__Passage shown__.

<<<<

China and the United States are now several months into a tit-for-tat trade war and it doesn’t seem like there is an end in sight. The US has imposed ever larger tariffs on Chinese exports. In response China has levied tariffs on American imports into China, it’s probably one of the most talked about current global topics as its effects are far-reaching; and its impact will be felt for some time to come, even after it is resolved. The questions is, how will it affect you, and also how do you avoid getting caught in the middle?

Before we continue it’s worth taking the time to explain, what is a trade war? At its core, a trade war is an economic tactic used by the governments of nation states to apply pressure to foreign governments in order to force a desired outcome. They do it using tariffs which is an arbitrary tax or fee added to goods that are imported or exported from/to countries thus making them more expensive and less desirable. The increased cost of goods serves as a way to pressure markets into looking for cheaper alternatives ultimately damaging the target countries trade. It really isn’t an exaggeration to call it a war as it’s one of the most aggressive peacetime tactics that governments have at their disposal and it’s not a tactic that is undertaken lightly.

>>>>

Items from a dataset

<<<<

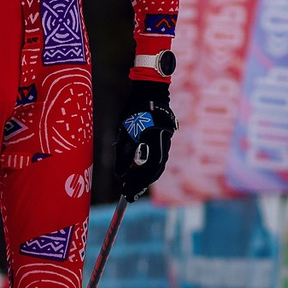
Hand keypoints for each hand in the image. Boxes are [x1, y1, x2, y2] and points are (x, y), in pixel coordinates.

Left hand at [115, 81, 175, 197]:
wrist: (151, 93)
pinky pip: (159, 160)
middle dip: (141, 184)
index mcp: (153, 145)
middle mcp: (162, 146)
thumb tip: (122, 175)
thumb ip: (123, 154)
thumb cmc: (135, 112)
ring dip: (146, 178)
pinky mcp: (165, 141)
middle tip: (129, 194)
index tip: (126, 192)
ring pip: (157, 167)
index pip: (146, 171)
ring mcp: (166, 144)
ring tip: (134, 185)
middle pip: (153, 172)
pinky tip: (141, 172)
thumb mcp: (125, 133)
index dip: (136, 183)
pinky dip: (150, 169)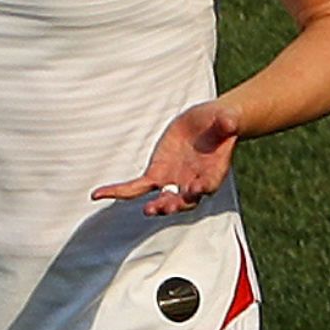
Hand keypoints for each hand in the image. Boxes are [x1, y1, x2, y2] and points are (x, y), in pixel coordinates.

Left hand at [91, 102, 241, 217]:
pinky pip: (136, 187)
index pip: (209, 183)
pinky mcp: (156, 175)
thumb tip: (230, 123)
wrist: (207, 124)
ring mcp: (174, 181)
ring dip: (155, 205)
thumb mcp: (226, 119)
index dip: (203, 187)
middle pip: (185, 199)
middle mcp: (193, 182)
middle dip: (176, 204)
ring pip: (162, 198)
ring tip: (149, 210)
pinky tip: (99, 195)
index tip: (197, 188)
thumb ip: (227, 123)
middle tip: (167, 207)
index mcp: (213, 172)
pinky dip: (120, 192)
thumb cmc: (220, 122)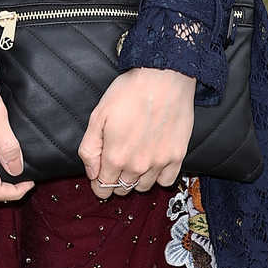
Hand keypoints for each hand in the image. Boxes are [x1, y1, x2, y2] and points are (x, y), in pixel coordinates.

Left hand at [78, 68, 195, 199]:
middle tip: (117, 163)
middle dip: (115, 181)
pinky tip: (153, 162)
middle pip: (122, 189)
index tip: (100, 176)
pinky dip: (158, 176)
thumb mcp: (98, 115)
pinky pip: (166, 181)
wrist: (163, 78)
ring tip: (135, 159)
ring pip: (143, 187)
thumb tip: (92, 173)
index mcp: (115, 156)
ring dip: (136, 179)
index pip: (103, 188)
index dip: (98, 183)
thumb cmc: (129, 92)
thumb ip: (90, 149)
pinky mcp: (177, 156)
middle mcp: (137, 165)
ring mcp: (159, 162)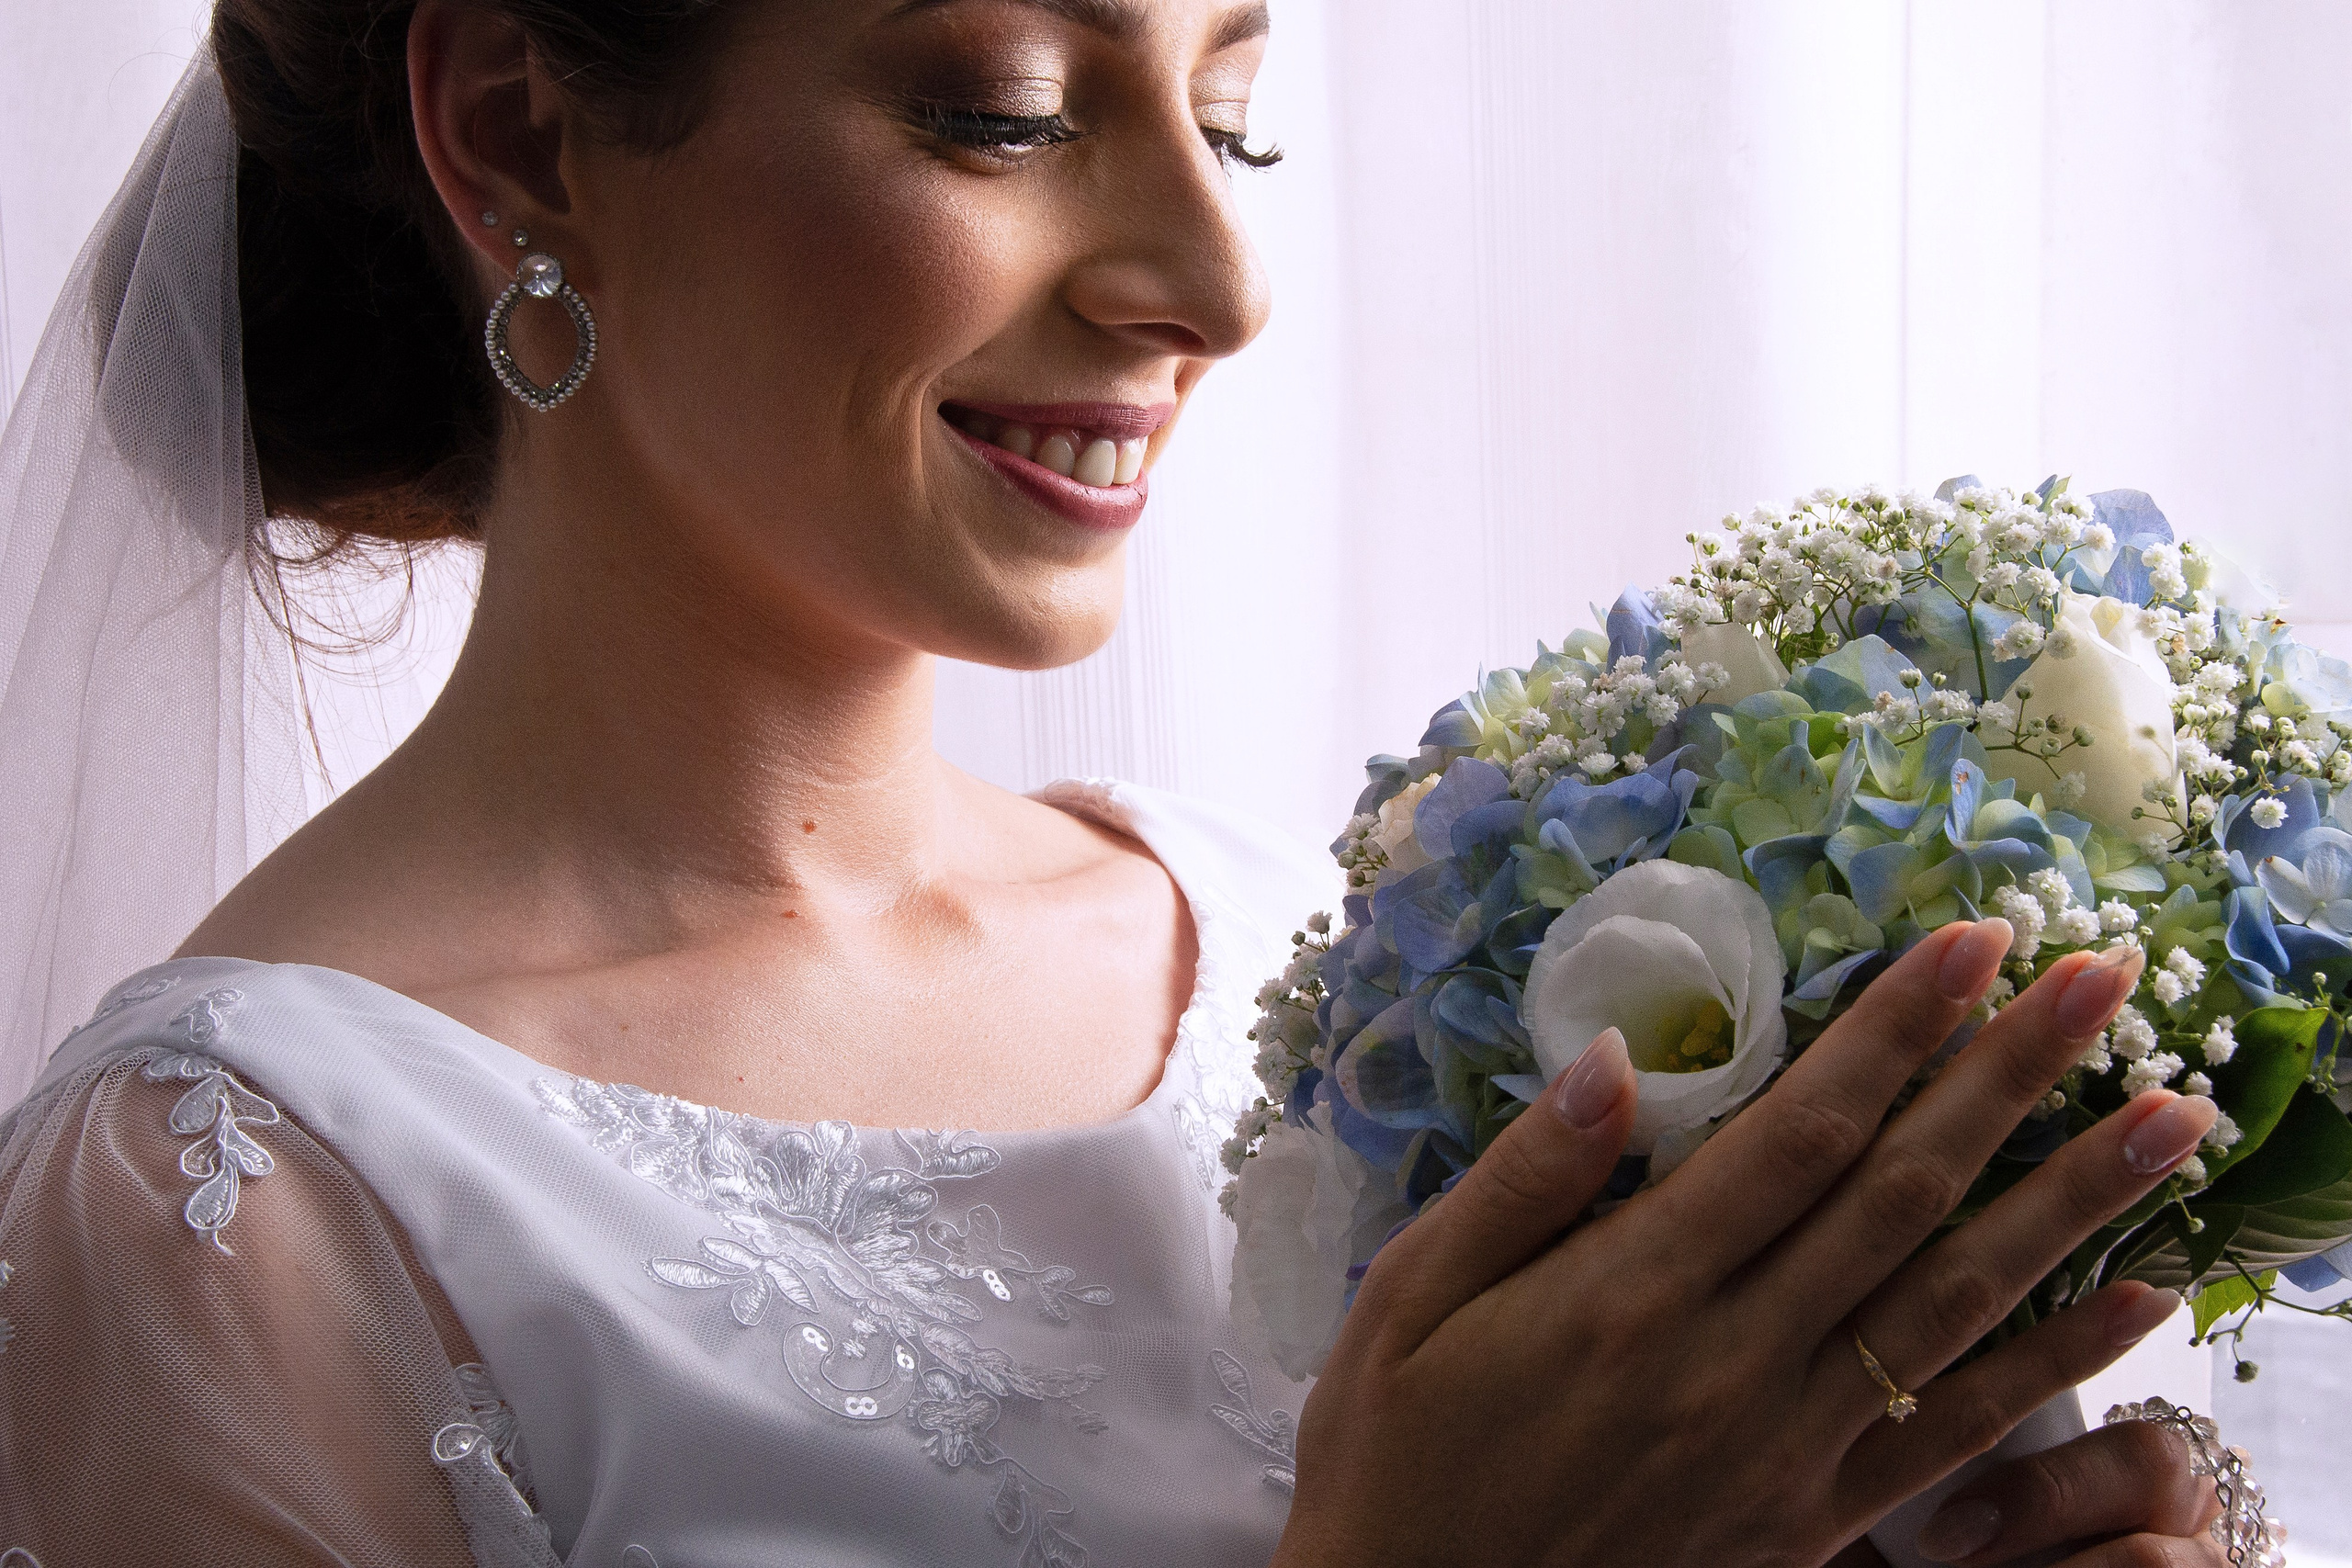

>>>>

__What you should do__.
Continue the passage on the US–China trade war, picking up right after its last sentence.

__Result__.
 

How did it all start?

For the US, they say it’s all about intellectual property. The United States view is that for a long time China has forced foreign companies to engage in joint ventures with Chinese companies giving them unfettered access and also permission to use, improve, copy or steal their technology. On top of that, there are many non-tariff barriers to foreign businesses that they say discriminates against foreign technology and insulates a large part of the Chinese economy from global competition. Even more catastrophic, they believe that the Chinese government fails to recognise and uphold legitimate patents and copyright; essentially creating a market where intellectual property theft is not only permitted but state advocated. However, for many who are opposing, they are still recognising that Chinese companies had a reputation for copying in the past, but this is all quickly fading into the past.

China then argues that we are at the summit of decades of US unilateralism, protectionism and economic hegemony. China also claims that the US has a history of false accusations against countries and regions, particularly China, and to use economic measures (such as tariffs) as a form of imperialism to apply pressure to China.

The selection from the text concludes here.